While it is true that today we read a smaller percentage of everything that crosses our path in a normal day than we used to (the sheer volume of information has risen, and continues to rise dramatically), most people are reading more today than ever before.
And another truth is that buyers are readers. They want good information.
The key to creating great marketing is not to “keep it short and to the point” – but to make sure that your web pages, emails, ads and direct mail letters are so relevant, informative, compelling and inspiring that the recipient devours your message, and takes appropriate action.
For that, you will almost certainly need longer copy.
If you’re still not sure, test it.
Write two letters: one as short as you can, one as long as it needs to be to make a compelling case for responding, or buying your product or service. Send each to half of your database and see what happens.
Mistake Number 10: Believing that Failure is Not an Option.
It may sound perverse, but in marketing, even a failure can be a success.
Let’s say you create an advert for the local paper, promoting your latest product. You design the ad, pay the paper … and nothing happens. No phone calls, no emails.

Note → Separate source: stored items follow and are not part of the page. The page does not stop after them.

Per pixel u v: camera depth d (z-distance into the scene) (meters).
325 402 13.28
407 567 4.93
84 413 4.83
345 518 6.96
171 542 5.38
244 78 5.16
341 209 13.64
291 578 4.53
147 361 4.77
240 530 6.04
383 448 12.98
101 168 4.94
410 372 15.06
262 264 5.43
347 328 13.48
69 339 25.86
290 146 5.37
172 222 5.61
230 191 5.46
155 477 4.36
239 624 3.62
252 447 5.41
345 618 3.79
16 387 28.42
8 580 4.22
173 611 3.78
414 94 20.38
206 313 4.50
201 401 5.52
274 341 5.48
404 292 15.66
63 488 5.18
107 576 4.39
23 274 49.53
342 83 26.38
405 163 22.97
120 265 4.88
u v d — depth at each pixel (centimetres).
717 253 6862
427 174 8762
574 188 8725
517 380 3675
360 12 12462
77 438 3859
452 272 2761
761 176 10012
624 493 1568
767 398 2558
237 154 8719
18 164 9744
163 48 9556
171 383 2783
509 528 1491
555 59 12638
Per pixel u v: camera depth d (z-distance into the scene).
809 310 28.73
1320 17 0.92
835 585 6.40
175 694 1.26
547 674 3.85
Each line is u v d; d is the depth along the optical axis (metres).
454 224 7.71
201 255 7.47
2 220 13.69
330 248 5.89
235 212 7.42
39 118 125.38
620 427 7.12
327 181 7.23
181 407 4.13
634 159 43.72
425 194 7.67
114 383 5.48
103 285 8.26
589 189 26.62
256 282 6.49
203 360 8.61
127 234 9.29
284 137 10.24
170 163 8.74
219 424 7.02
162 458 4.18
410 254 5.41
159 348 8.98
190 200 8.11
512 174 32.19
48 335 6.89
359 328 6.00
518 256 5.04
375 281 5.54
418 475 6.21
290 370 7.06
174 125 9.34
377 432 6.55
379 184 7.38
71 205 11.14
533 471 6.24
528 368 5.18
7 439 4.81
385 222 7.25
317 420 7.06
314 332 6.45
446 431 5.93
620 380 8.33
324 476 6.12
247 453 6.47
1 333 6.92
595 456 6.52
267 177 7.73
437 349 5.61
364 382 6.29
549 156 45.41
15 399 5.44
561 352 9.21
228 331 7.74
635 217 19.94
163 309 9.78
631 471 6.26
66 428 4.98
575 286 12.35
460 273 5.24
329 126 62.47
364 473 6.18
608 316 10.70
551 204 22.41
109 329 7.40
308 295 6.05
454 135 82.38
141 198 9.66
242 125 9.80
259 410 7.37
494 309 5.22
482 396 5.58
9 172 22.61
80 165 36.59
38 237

Failure? To a degree, yes – the ad certainly hasn’t done what you wanted it to.
But equally, as long as you’ve measured the (lack of) response, you’ll have learned not to waste your hard earned money on running that ad again (see mistake number 4!).
Even when your marketing doesn’t lead directly to a sale, there are still valuable lessons that can be learned, which can save you time, money and effort further down the line.
If your marketing “isn’t working” (or if you don’t know whether it’s working or not), sorting out these top 10 mistakes should get you on the path to much better results.